Twinkle is then forced to make an impossible choice about whether to let Mara back into the child's life.
What stands out is how the film handles the topic of adoption for members of the LGBT+ community.
Jun Robles Lana’s expert direction treats the subject with the tenderness and the sincerity it deserves.
It doesn’t use the situation as a set-up for a punchline, and respects the characters and the reality they live in.
Call Me Mother: A Performance, Not a Skit
The film shows Vice Ganda as a serious actor.
For the first time in a long time, the self-aware, sarcastic acting style is gone.
You don't see the host of It’s Showtime playing another character; you just see Twinkle.
Vice fully embodies the role and lives in it.
That doesn't mean the movie isn't funny. It is.

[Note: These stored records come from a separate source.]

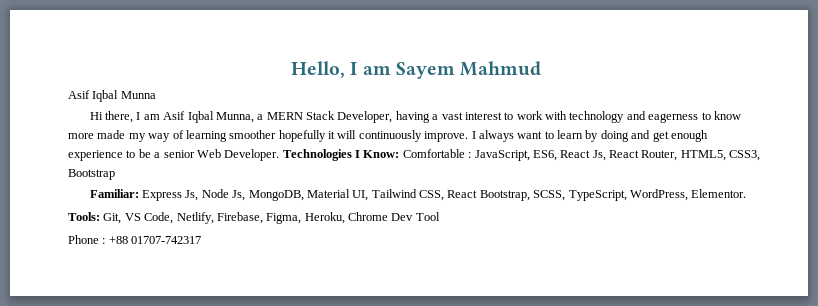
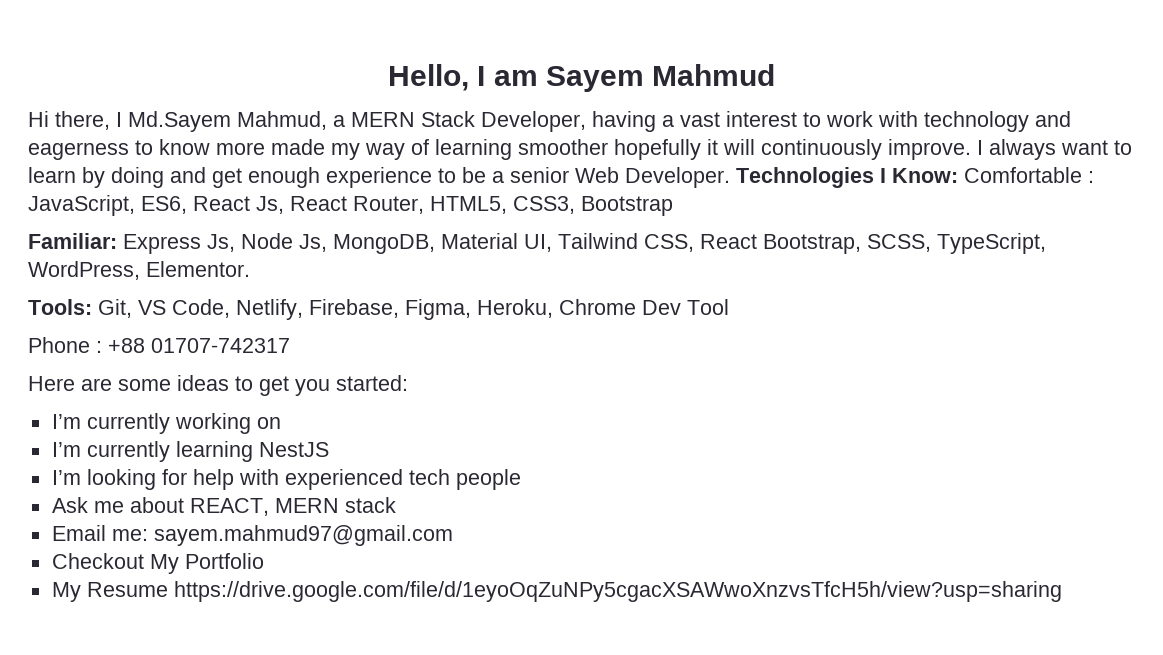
[68,90,156,102] // Asif Iqbal Munna -> (775, 75) none
[143,111,254,123] am Asif Iqbal Munna, -> [128,111,327,132] Md.Sayem Mahmud,
(202, 240) none -> [28,375,408,396] [51,413,281,434] [51,441,329,462] [51,469,521,490] [51,497,396,516] [51,525,453,546] [51,553,264,574] [51,581,1062,602] // Here are some ideas to get you started: // I’m currently working on // I’m currently learning NestJS // I’m looking for help with experienced tech people // Ask me about REACT, MERN stack // Email me: sayem.mahmud97@gmail.com // Checkout My Portfolio // My Resume https://drive.google.com/file/d/1eyoOqZuNPy5cgacXSAWwoXnzvsTfcH5h/view?usp=sharing

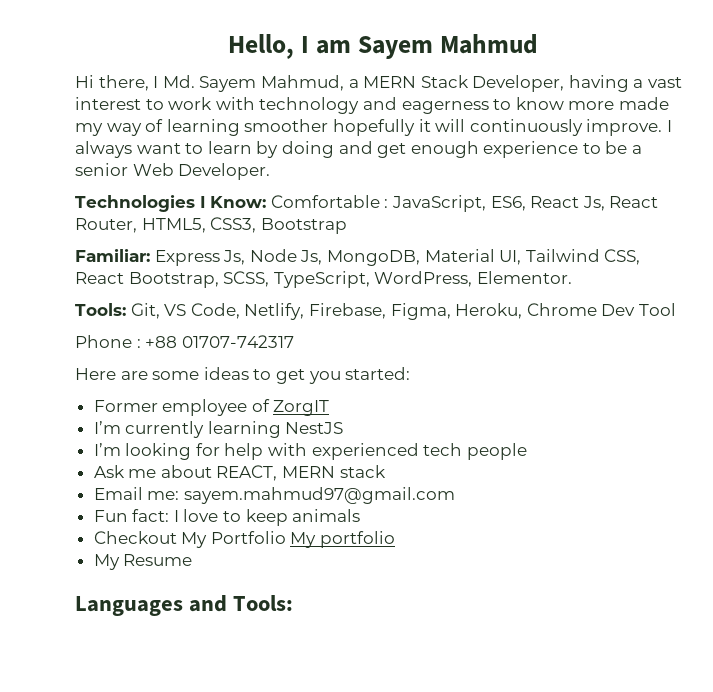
[128,111,231,132] Md.Sayem -> [162,75,257,92] Md. Sayem
(730, 177) none -> (271, 171) //
[51,413,281,434] I’m currently working on -> [93,399,330,416] Former employee of ZorgIT
(453, 535) none -> [93,509,361,526] // Fun fact: I love to keep animals
(264, 561) none -> [290,531,396,548] My portfolio
[173,581,1062,602] https://drive.google.com/file/d/1eyoOqZuNPy5cgacXSAWwoXnzvsTfcH5h/view?usp=sharing -> [75,595,294,616] // Languages and Tools:

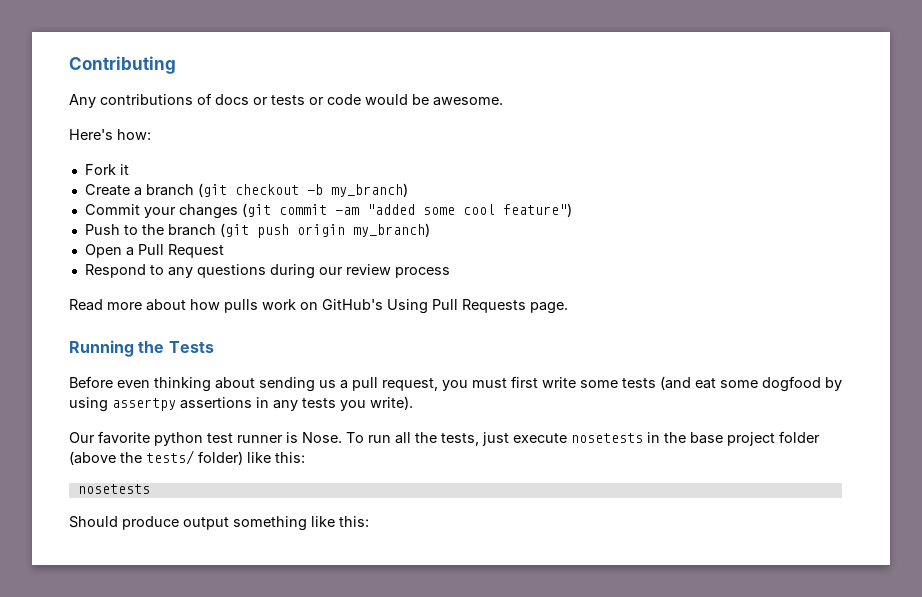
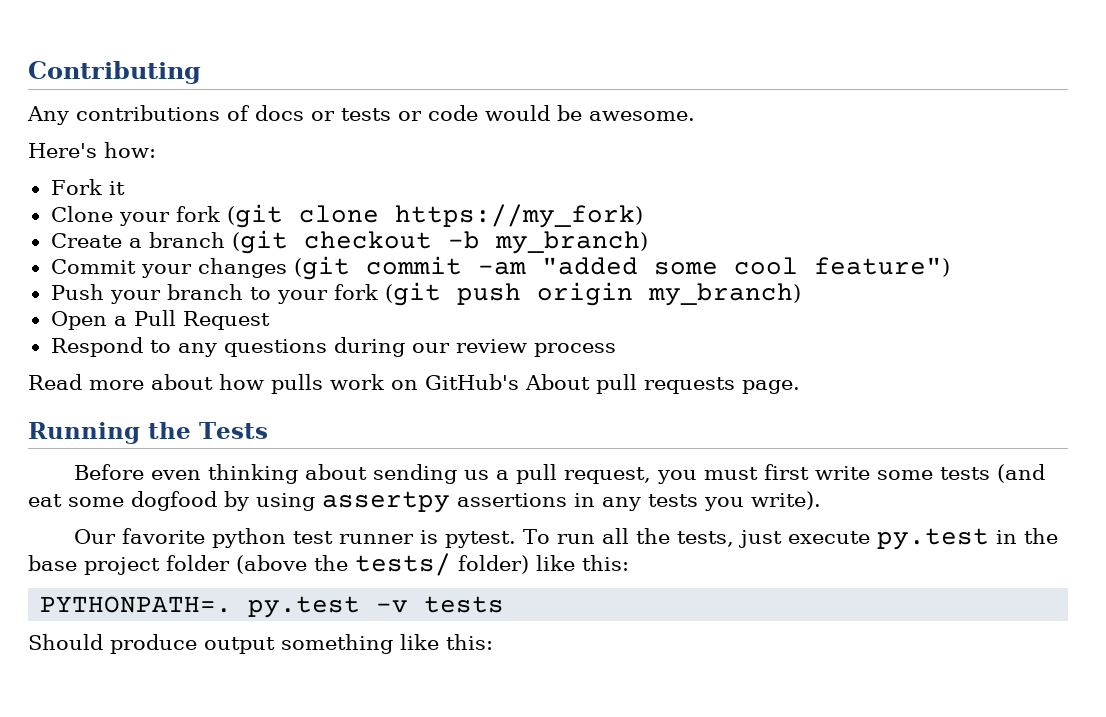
(129, 169) none -> [50,204,643,228] // Clone your fork (git clone https://my_fork)
[123,224,216,236] to the branch -> [109,284,378,304] your branch to your fork
[387,299,526,314] Using Pull Requests -> [525,374,735,394] About pull requests
[302,432,342,443] Nose. -> [444,531,516,548] pytest.
[571,433,643,443] nosetests -> [876,528,989,550] py.test
[77,484,150,494] nosetests -> [40,596,505,618] PYTHONPATH=. py.test -v tests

But the humor comes from the situation, not a scriptwriter trying to force a gag.
The jokes are delivered naturally, the way friends actually talk to each other.

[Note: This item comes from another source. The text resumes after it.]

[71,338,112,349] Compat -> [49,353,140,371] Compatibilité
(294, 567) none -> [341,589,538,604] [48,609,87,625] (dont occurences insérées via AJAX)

There are no fourth-wall breaks or awkward pauses where the actor waits for the audience to laugh. It all feels natural.
Of course, a performance this grounded needs the right people to play off of.
You can't have the lead acting seriously while everyone else is doing slapstick.
Luckily, the rest of the cast meets Vice at that same level.
Nadine Lustre is fantastic as Mara, bringing a raw emotion that balances Vice’s performance perfectly.
But the biggest surprise is Lucas Andalio, who plays the young son, Angelo.
Child actors often fall into the trap of just memorizing lines and waiting for their cue to speak. Lucas doesn't do that. He listens. Watch his micro-expressions in the close-ups, because he reacts to what the adults are saying in real-time.
He is a total gem of a young actor, who we can bet has a bright future ahead of him.

There are many, many intense moments featuring Vice, Nadine, and Lucas that may make the audience sob loudly.
Be warned: bring a box of tissues if you want to see this movie because you will need it.
The supporting cast—John Lapus, Iyah Mina, MC Muah, Esnyr, Klarisse de Guzman, Shuvee Etrata, Mika Salamanca, Brent Manalo, and River Joseph—adds flavor without overcrowding the plate.
They have their moments to shine, but the director wisely keeps their roles tight so the story never loses focus.
The Verdict
It took 10 MMFF films to get here, but Vice Ganda has finally hit it out of the park.
Call Me Mother succeeds because it trusts its audience.
It knows it doesn't need cheap tricks or trend-chasing to keep us watching.
This is a movie that succeeds artistically while remaining genuinely entertaining.
It treats its characters with dignity and its audience with respect.
If you've been waiting for Vice to fully embrace his range as an actor, Call Me Mother is a must-watch.